Devon: I feel, for me, because I’m the lead representative for this research project, I have been wildly, dramatically impacted by having the community of practice calls to join. They inform how I show up in this community. They also humble me and provide spaces to bear witness to the really disparate impacts of climate change around the world. They keep me sensitive, like those calls keep me sensitive and alert, and also provide some fortitude. That sense of like, because we’re in a rural region in southeastern Pennsylvania, I find it’s easy to feel like we’re a little bit alone sometimes in the community movement. So having the calls to go to every couple weeks, just simply being on the calls has been an important through line for me to stay in a perspective that is not so myopic, which is just, I think, by our sheer geographical placement, perhaps a feature than maybe for some other communities that have more nested communities nearby. A question that I’ve also been considering that was offered in the template of questions, but is really about connection with the land and our extra human companions and creatures. That is an area that I find I’m really skill building in because of this project. Our ears are often tuned to the frameworks where we are caretakers or stewards or keepers, and for me that increasingly is not allowing the register of reciprocity to be achieved. It’s like that human imposed view of, yes, dear piece of land, this is what you need because I am your caretaker, and rather developing a skill set where we had one activity in this research project that was like a being with the land activity, where we were to individually or in small groups, find spots to linger in around the land. And then when we gathered, it was actually around a community meal to share what we heard in that activity. It was striking how different people’s listening practices were. That’s an area that this project has really opened up to me that the listening skills need to shift in order to act as though you are interdependent with land, not over-dictating what it needs. It will tell you what it needs if you can drop in.

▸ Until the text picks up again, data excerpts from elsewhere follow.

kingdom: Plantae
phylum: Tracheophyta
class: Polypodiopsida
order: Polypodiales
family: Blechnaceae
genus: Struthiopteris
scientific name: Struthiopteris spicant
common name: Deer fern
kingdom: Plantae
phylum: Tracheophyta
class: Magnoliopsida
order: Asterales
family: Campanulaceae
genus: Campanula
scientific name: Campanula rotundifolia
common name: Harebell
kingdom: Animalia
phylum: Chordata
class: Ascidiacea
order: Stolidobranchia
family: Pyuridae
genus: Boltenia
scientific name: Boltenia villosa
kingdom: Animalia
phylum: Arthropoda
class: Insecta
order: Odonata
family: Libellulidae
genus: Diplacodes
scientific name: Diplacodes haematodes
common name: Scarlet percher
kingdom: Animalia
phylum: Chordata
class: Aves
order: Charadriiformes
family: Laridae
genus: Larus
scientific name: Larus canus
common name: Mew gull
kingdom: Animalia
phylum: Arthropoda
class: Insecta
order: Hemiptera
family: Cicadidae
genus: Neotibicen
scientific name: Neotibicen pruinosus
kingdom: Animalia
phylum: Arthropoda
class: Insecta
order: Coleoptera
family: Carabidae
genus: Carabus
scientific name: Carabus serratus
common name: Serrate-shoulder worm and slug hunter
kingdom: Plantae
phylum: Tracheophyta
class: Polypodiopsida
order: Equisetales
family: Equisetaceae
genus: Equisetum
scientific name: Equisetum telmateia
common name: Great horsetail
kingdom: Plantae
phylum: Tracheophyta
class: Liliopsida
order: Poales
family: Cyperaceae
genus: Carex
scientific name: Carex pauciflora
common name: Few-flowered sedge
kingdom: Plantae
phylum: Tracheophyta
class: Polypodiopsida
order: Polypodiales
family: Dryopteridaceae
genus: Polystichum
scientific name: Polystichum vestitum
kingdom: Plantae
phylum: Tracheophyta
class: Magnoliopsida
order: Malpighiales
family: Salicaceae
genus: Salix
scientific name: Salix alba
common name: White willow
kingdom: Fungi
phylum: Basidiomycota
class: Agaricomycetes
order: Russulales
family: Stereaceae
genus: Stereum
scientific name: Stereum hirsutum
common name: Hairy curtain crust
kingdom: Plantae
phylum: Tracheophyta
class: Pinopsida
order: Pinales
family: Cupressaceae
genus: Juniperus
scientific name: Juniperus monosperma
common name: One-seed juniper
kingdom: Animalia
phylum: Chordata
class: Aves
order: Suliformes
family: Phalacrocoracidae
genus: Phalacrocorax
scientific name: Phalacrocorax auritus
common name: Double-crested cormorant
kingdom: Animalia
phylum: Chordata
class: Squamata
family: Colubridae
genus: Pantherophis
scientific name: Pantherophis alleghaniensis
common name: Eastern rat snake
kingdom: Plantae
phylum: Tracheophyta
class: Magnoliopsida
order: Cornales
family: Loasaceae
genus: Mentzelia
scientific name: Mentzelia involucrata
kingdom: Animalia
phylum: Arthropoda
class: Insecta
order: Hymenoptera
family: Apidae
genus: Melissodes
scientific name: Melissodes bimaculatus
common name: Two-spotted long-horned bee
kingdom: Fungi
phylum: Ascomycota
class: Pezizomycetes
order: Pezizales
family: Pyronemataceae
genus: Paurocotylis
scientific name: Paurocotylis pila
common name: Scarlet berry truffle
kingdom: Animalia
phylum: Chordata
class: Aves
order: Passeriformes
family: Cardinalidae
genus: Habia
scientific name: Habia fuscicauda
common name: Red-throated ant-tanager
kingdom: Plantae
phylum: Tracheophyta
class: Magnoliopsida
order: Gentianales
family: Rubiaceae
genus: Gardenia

Bill: I don’t have so much of a question. I just really wanted to say thank you, and GEN in general, just allowing us to participate in this. Here’s this global project. In my wildest dreams, I’d never imagined this little cohousing community in South Central rural PA would be involved in this. And I hope there’s something, again, we’re all educators to the most part, that there was something that comes from this that’s beneficial to this. And it wasn’t just us just kind of pulling things in, but also just a huge, huge thank you to this one right here. When this project started, Devon had a partner in the community to help and that did not work out. And then another person stepped up and that did not work out. And Devon has carried this and has just done amazing work with this. And I really appreciated that it challenged the community in many ways. So often we think we’ve got these things figured out. We know what we’re talking about. I recycle stuff. But there’s just so much more here that some of our members were kind of gobsmacked by things that came up. And it needed to be, and we needed to be. So this is a hugely valuable thing for us. So this project and Devon has been a gift to us. So I just wanted to say that, say thank you for that opportunity.
Eva: Ending in gratitude is beautiful. Thank you both so much for being here with me today.
Devon: You’re welcome. Thank you for this chance to speak with you.